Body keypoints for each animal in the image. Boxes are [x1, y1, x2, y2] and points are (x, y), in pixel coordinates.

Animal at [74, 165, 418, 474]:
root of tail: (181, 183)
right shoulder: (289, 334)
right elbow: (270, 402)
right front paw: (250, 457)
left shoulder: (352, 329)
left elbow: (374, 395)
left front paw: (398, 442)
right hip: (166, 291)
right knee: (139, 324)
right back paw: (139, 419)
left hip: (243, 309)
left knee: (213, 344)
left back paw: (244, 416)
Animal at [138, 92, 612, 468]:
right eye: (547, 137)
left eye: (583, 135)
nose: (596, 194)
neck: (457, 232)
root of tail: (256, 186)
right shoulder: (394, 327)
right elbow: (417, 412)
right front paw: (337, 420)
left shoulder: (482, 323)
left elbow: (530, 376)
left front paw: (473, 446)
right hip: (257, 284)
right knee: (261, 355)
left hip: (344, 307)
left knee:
**********
The line with "right hip: (166, 291)" and all the lines after it in the records above are to be output exactly, with nothing added.

right hip: (166, 291)
right knee: (139, 324)
right back paw: (139, 419)
left hip: (243, 309)
left knee: (213, 344)
left back paw: (244, 416)
Animal at [138, 92, 612, 468]:
right eye: (547, 137)
left eye: (583, 135)
nose: (596, 194)
neck: (457, 232)
root of tail: (256, 186)
right shoulder: (394, 327)
right elbow: (417, 412)
right front paw: (337, 420)
left shoulder: (482, 323)
left elbow: (530, 376)
left front paw: (473, 446)
right hip: (257, 284)
right knee: (261, 355)
left hip: (344, 307)
left knee:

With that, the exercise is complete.